Your task
When the string "down" occurs in a line of the records, show that line.

Data section
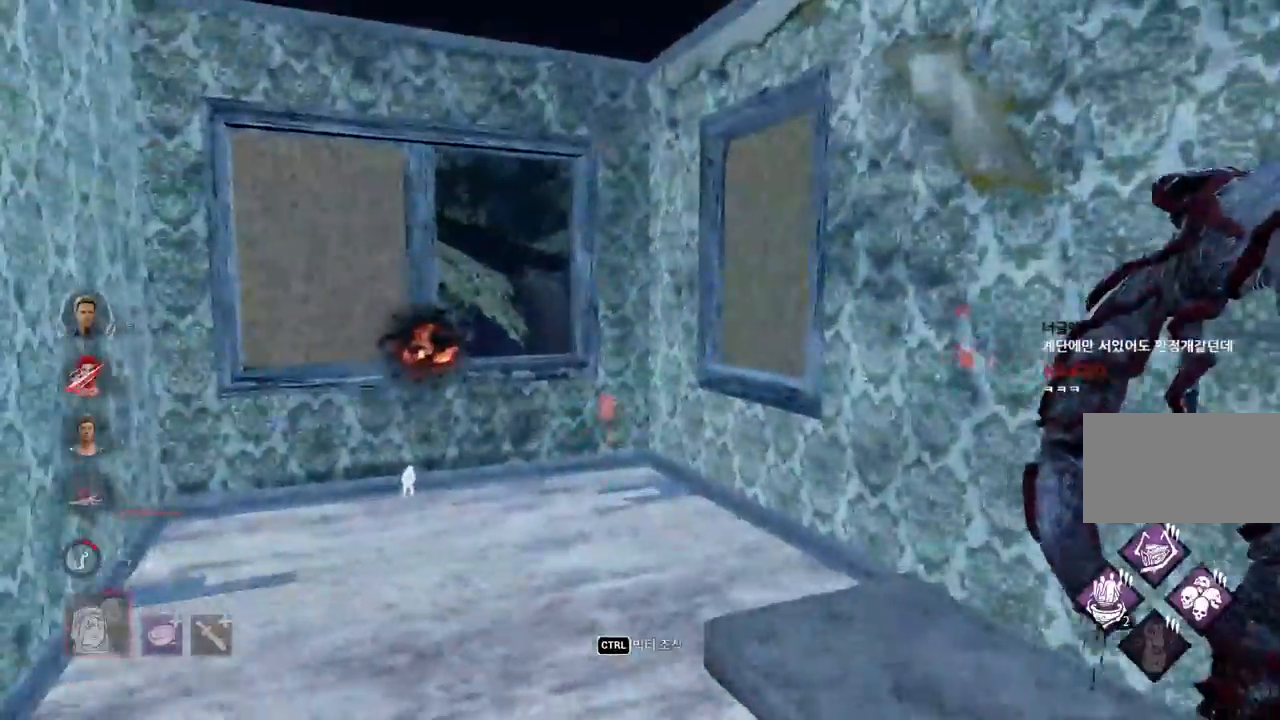
{"keys": ["w"], "mouse": [], "events": []}
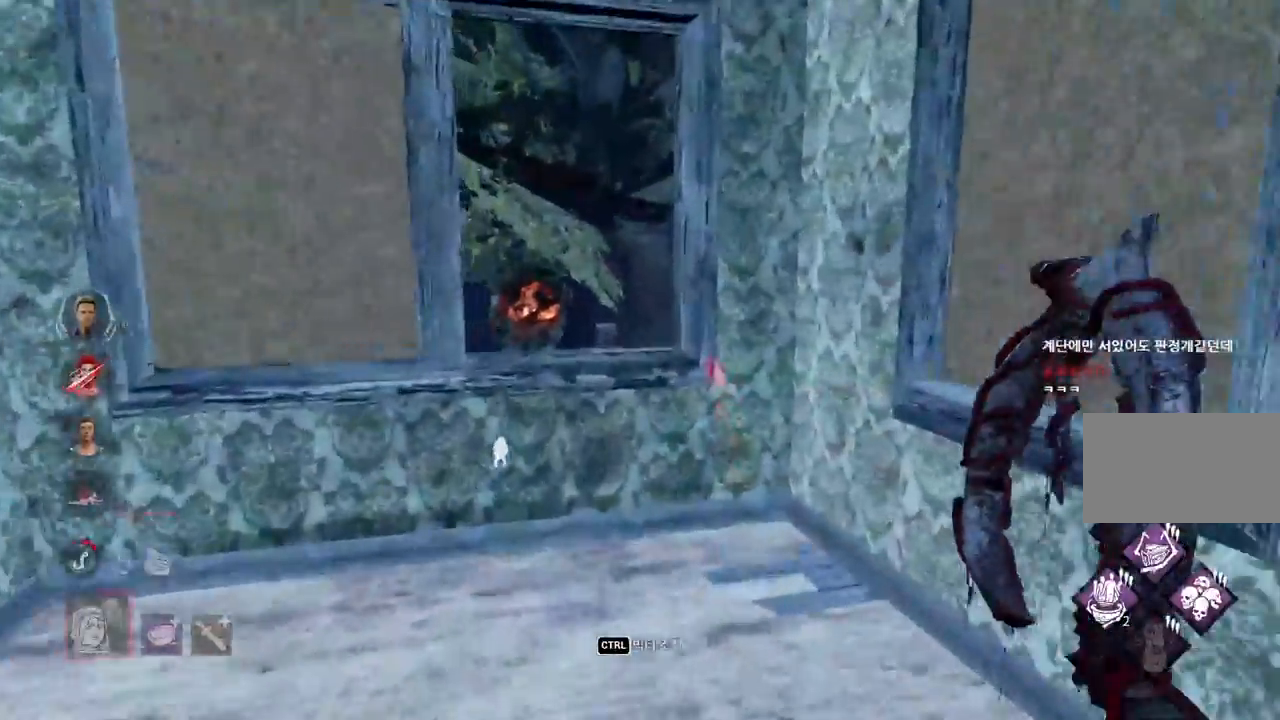
{"keys": ["w"], "mouse": [], "events": []}
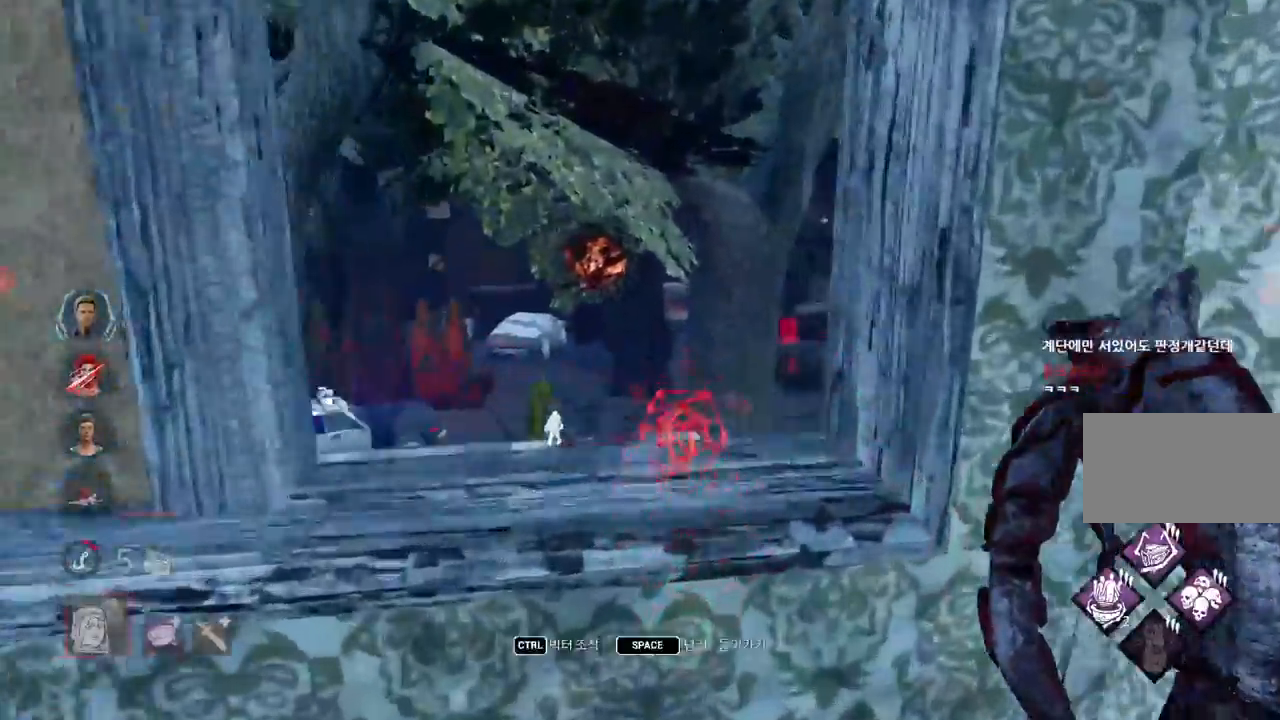
{"keys": ["w"], "mouse": [], "events": [[100, "space", "down"], [167, "space", "up"], [267, "space", "down"], [333, "space", "up"], [417, "space", "down"], [483, "space", "up"]]}
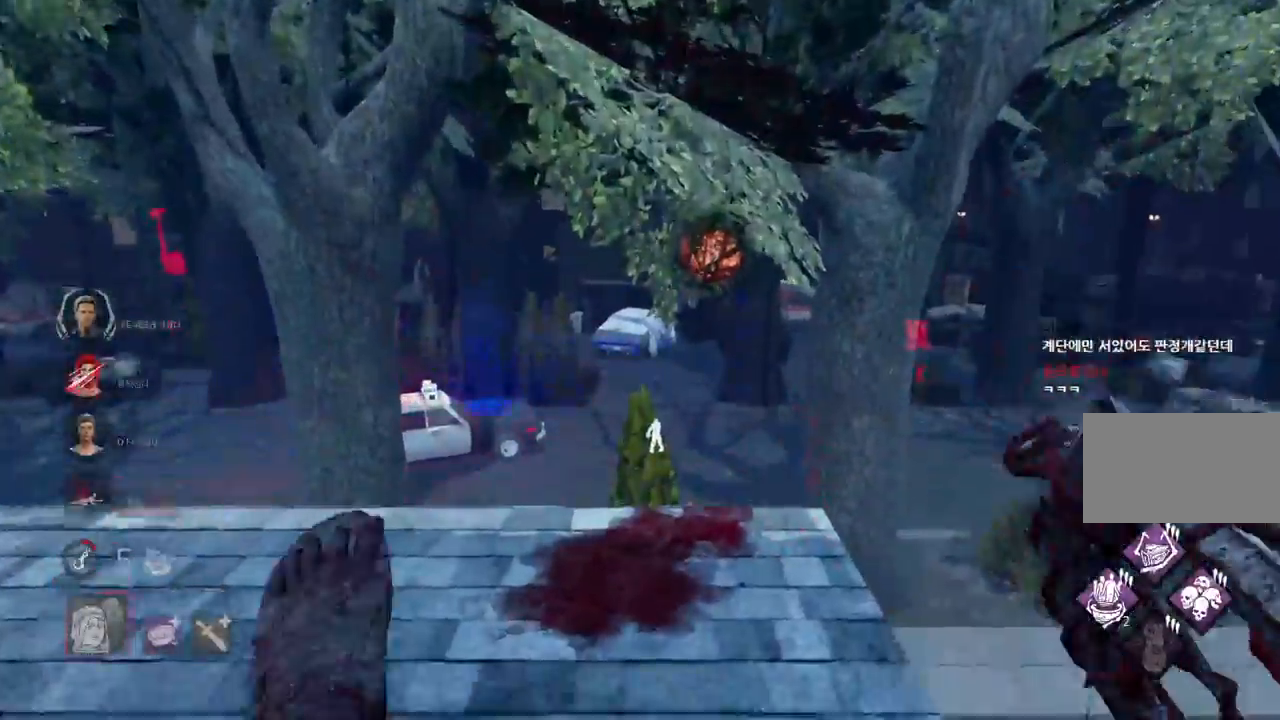
{"keys": ["w"], "mouse": [], "events": []}
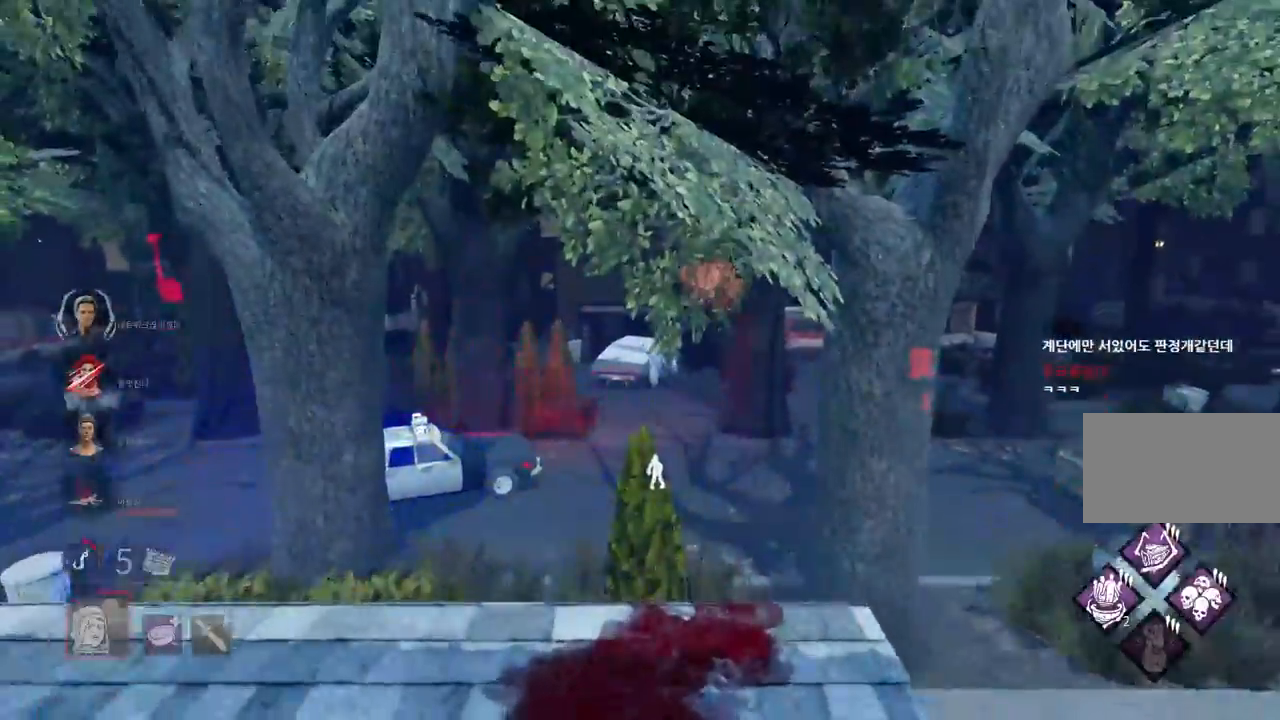
{"keys": ["d", "w"], "mouse": [], "events": [[267, "d", "down"]]}
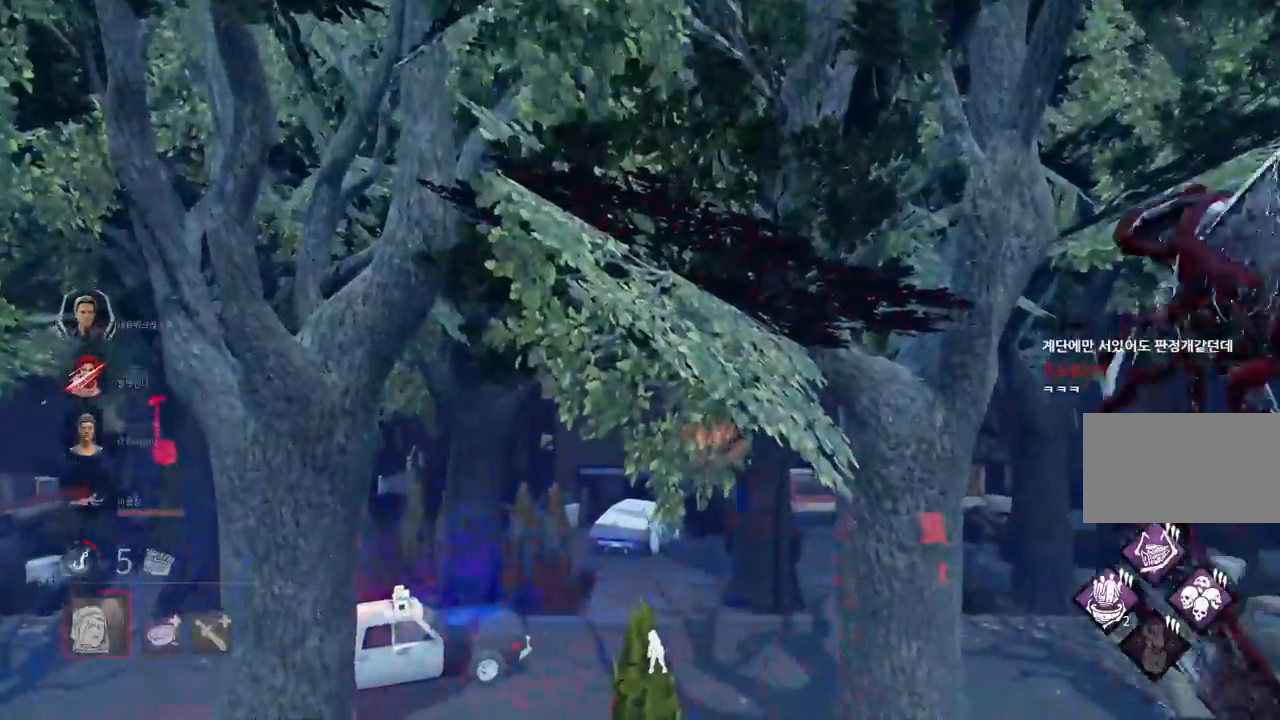
{"keys": ["d", "w"], "mouse": [], "events": []}
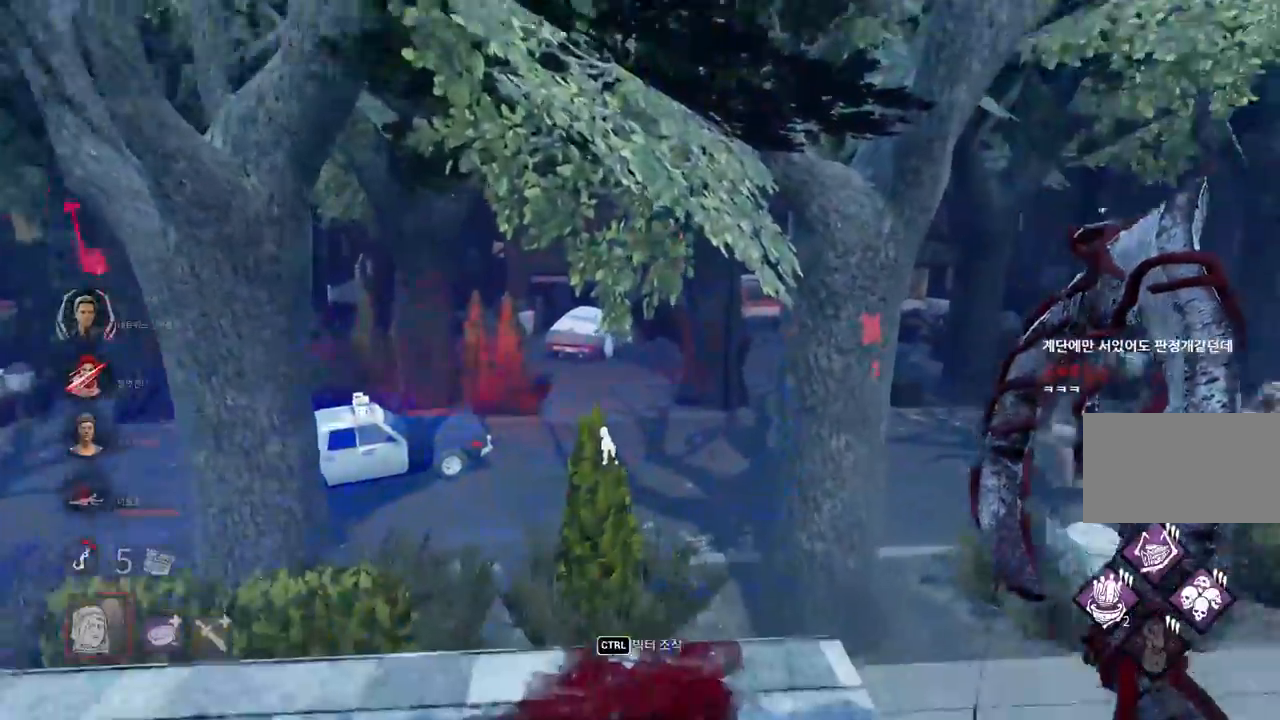
{"keys": ["d", "w"], "mouse": [], "events": []}
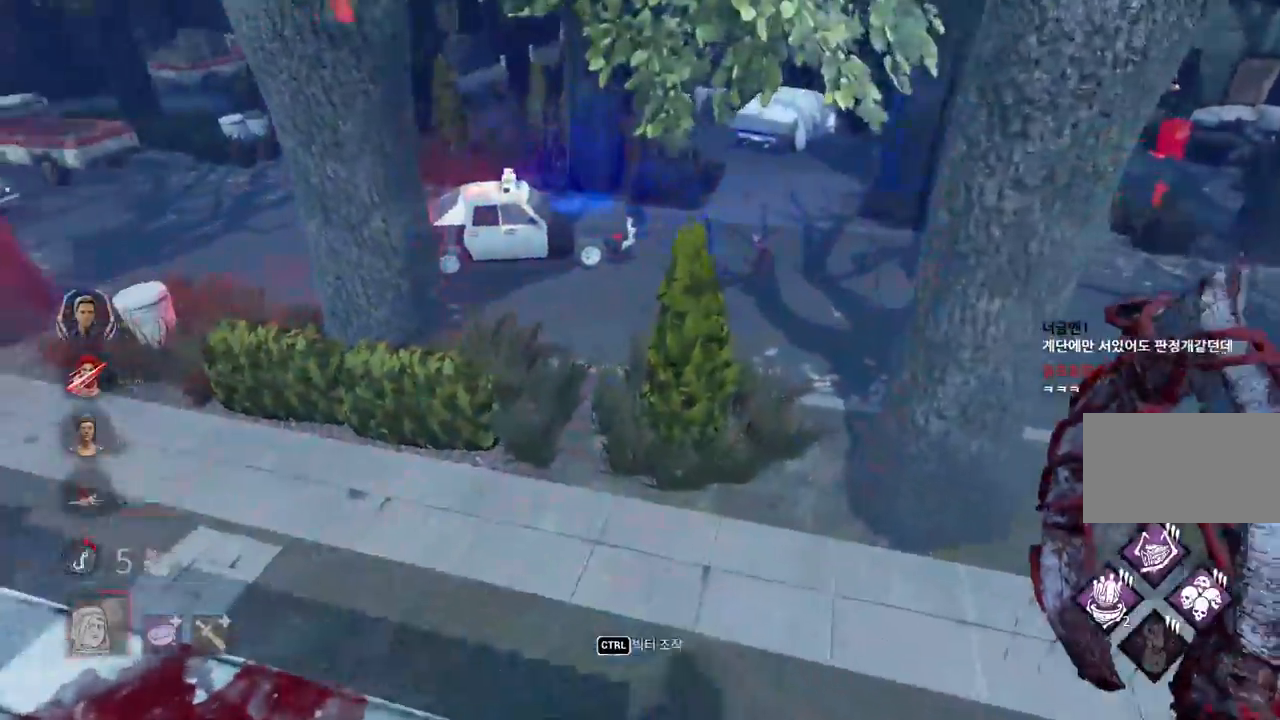
{"keys": [], "mouse": [], "events": [[67, "d", "up"], [350, "w", "up"]]}
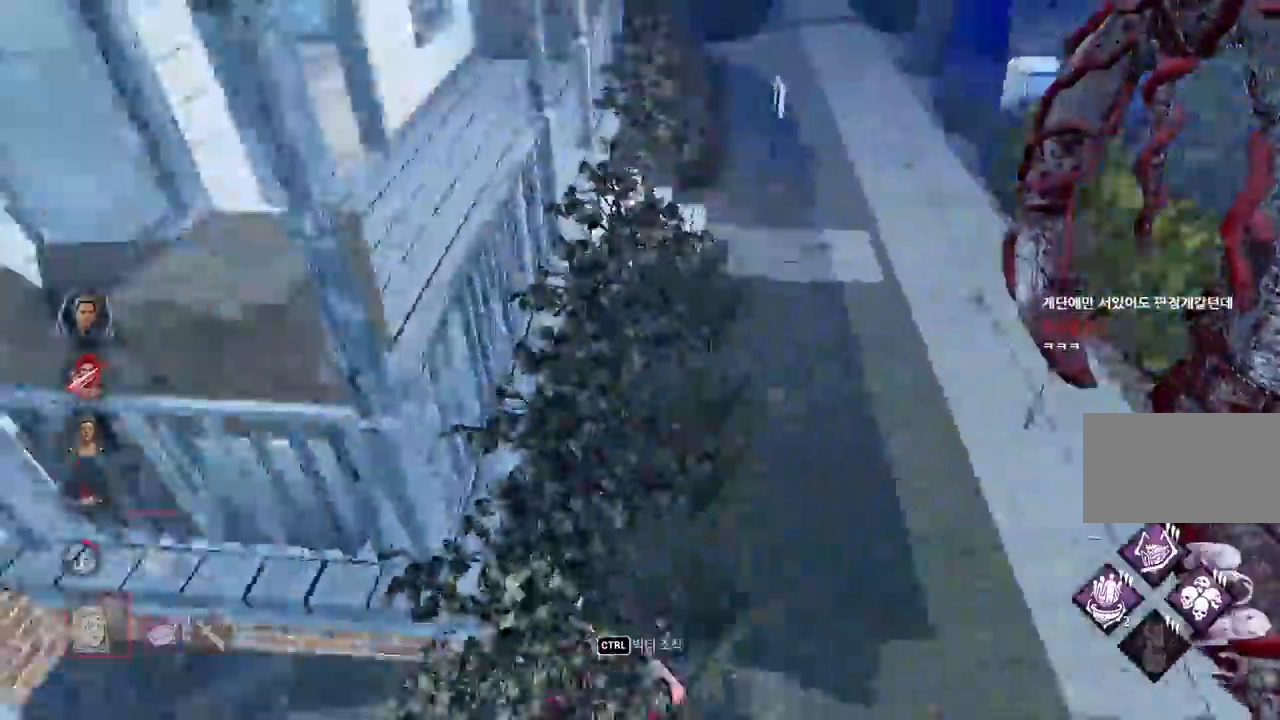
{"keys": ["w"], "mouse": [], "events": [[300, "d", "down"], [333, "w", "down"], [383, "d", "up"]]}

Answer to this task
{"keys": ["w"], "mouse": [], "events": [[100, "space", "down"], [167, "space", "up"], [267, "space", "down"], [333, "space", "up"], [417, "space", "down"], [483, "space", "up"]]}
{"keys": ["d", "w"], "mouse": [], "events": [[267, "d", "down"]]}
{"keys": ["w"], "mouse": [], "events": [[300, "d", "down"], [333, "w", "down"], [383, "d", "up"]]}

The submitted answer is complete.